Start of Listed entries
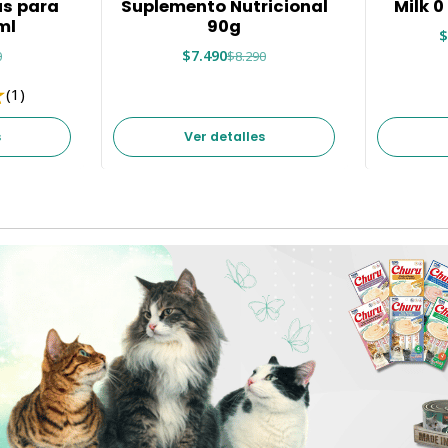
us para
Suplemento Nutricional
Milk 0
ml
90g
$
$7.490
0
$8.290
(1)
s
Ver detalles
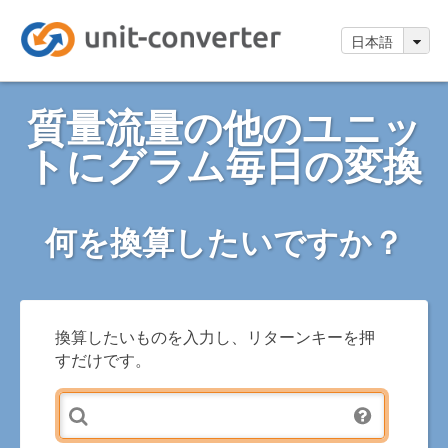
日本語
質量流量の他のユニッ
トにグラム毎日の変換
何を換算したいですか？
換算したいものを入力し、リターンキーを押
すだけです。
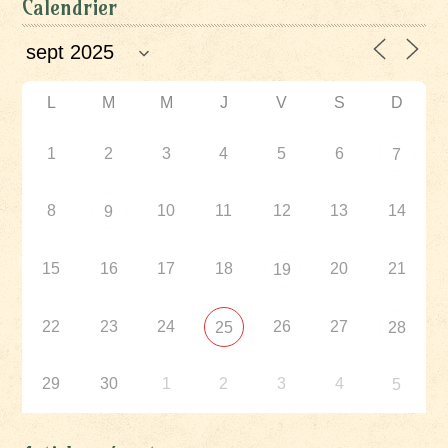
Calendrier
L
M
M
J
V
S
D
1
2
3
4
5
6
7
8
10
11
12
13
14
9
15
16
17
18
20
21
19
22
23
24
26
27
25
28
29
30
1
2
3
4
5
End of Listed entries
Start of Listed entries
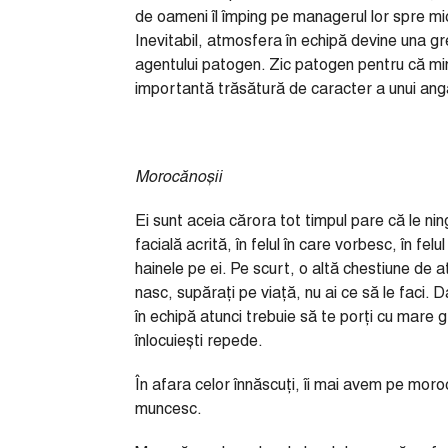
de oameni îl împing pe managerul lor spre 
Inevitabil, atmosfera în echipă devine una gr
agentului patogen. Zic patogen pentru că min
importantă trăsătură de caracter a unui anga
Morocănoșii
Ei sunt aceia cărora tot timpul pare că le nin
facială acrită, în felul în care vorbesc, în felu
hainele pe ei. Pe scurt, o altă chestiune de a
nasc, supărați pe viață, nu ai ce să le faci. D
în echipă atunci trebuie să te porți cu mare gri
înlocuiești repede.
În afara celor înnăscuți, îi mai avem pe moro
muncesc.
End of Listed entries
Please say only the number of lines in the data that hold "echipă".

== Worked solution ==
2